YOUR TASKS —
A – In the lobster season text, what price per pound did lobster settle at in 1986?
B – How would you put this sentence from the lobster season text into Spanish: "A story in the Vanguard said the traps could not be recovered."
C – Proceed with the lobster season text, picking up after its last sentence.

TEXT SECTION —
= = = = =

1989: Lots of issues
As fishermen were busy getting ready for the start of the season, there was also much to ponder, including the possible impact of initiatives in the United States to try and restrict importation of Canadian live lobsters that that did not meet the American minimum body size of three-and-a-quarter inch. On top of this, a coast guard strike was seeing coast guard and fisheries vessels tied up ahead of the season, leaving fishermen concerned over safety and search and rescue capabilities. Fortunately there were no major mishaps when the season opened, and coast guard vessels were on the water.
1986: “As good as last year”
The first week of the fishery was hampered by bad weather, however in Shelburne County fishermen claimed the harvest was “as good as last year’s.” The price settled at $3.25 and $3.50 per pound.
1982: Weather caused problems
High winds and large swells caused problems for boats and crews on the opening of the season. In Yarmouth, seven men were rescued when the 40-foot vessel Lisa Ann II and the 38-foot vessel New Holiday started sinking after being swamped. In Pubnico, the crew of the 45-foot-vessel Fundy Explorer reportedly dumped 150 lobster traps over the side when the vessel began to list heavily. A story in the Vanguard said the traps could not be recovered.

= = = = =

INFORMATION —

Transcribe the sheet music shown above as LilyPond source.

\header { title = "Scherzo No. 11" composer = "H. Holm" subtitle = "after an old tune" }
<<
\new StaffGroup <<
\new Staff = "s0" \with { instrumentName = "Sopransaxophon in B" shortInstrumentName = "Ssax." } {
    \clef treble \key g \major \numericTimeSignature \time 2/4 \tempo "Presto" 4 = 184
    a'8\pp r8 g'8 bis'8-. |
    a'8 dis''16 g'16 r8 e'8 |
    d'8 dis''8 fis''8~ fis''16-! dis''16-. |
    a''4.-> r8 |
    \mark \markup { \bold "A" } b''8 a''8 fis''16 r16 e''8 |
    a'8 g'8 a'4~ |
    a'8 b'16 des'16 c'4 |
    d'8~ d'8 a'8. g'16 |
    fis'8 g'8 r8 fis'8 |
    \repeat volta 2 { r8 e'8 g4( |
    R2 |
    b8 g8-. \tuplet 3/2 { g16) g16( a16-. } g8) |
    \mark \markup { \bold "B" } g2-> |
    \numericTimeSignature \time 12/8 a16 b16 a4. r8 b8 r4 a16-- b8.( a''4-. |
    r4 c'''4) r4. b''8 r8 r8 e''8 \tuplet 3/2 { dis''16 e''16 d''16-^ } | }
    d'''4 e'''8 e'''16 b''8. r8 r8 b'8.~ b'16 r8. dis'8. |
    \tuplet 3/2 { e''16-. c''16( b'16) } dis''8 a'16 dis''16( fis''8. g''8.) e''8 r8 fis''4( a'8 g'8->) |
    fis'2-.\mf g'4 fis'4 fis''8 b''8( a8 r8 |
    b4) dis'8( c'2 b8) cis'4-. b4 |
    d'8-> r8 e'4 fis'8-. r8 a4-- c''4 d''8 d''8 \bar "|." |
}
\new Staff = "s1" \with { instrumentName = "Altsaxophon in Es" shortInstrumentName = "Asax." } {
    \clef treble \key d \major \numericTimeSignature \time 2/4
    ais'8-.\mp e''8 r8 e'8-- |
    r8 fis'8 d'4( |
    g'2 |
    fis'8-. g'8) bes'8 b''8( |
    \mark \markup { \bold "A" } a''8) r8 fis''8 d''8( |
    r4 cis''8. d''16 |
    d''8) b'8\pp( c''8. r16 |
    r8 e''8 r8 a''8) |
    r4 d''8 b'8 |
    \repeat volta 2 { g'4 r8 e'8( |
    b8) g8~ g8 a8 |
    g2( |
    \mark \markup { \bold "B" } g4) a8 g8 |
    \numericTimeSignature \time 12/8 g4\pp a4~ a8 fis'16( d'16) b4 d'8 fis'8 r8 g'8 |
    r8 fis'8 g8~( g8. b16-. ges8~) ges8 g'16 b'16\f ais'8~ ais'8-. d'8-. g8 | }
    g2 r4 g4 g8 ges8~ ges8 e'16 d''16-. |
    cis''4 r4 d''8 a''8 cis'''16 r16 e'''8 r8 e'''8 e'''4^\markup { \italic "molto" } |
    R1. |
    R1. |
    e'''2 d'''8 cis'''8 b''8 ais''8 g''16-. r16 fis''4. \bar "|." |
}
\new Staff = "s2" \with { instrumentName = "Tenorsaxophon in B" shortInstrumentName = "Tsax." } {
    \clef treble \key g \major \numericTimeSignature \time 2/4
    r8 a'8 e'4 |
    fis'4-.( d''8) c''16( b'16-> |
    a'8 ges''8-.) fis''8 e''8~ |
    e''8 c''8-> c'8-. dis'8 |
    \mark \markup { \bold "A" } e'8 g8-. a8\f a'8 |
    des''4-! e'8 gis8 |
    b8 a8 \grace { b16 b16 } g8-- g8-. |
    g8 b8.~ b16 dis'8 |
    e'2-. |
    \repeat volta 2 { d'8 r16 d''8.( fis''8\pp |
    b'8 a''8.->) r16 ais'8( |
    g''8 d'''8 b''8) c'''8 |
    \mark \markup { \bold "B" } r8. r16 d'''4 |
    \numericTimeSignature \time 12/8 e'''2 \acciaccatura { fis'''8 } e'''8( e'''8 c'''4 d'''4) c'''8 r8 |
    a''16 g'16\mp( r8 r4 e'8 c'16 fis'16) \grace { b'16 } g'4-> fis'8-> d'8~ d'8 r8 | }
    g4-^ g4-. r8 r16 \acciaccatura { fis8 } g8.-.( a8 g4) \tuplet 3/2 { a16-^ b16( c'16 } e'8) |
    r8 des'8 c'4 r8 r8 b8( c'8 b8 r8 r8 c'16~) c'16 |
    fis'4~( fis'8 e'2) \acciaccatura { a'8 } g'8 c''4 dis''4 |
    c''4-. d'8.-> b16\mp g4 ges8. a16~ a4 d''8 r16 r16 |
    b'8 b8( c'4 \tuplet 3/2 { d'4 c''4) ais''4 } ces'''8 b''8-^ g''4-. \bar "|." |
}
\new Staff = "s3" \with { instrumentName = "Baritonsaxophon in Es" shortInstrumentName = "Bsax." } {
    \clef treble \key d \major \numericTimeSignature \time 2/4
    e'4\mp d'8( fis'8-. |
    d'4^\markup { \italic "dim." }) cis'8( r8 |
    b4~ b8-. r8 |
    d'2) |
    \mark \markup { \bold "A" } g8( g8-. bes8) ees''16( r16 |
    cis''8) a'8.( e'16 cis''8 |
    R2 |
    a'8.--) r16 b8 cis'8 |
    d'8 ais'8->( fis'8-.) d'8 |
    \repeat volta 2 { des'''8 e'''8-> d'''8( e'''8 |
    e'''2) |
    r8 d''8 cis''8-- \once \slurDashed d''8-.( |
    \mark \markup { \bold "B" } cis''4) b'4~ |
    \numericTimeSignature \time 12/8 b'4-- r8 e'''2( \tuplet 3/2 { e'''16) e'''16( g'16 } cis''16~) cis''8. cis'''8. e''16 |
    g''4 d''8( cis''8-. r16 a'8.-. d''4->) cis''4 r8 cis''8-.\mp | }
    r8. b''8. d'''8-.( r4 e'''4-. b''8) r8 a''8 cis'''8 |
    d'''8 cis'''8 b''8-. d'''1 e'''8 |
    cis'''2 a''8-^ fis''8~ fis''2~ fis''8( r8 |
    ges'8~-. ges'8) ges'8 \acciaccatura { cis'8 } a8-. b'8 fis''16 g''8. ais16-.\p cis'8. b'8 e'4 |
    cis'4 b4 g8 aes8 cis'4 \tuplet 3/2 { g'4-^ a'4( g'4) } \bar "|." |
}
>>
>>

= = = = =

TASK-BY-TASK ANSWERS —
A – It settled at $3.25 and $3.50 per pound.

B – Un artículo del Vanguard decía que las trampas no se pudieron recuperar.

C –
1981: Foggy days behind them
The season opened with some of the best weather experienced in almost five years. In Shelburne County it was a far cry from the previous year when the fog had left visibility of only one-eighth of a mile. This year’s 10 miles of visibility and slightly overcast sky was a welcome change.
1972: Restaurants couldn’t afford to buy lobsters
As the season got underway, a newspaper article in the Yarmouth Vanguard stated: “The price opened at an all-time high of $1 per pound to the fisherman.” Later in the winter the price climbed to over $2 per pound for the fisherman. It was reported that these prices were so expensive that restaurants couldn’t afford to buy lobsters. A lobster boat also made front page news on Nov. 22, 1972, when it caught fire. The headline read: “Fire destroys $15,000 lobster boat.” The 40-foot, fiberglass-built boat was brand new. The value is quite a change compared to what boats are worth nowadays – with many new ones costing half a million dollars or more.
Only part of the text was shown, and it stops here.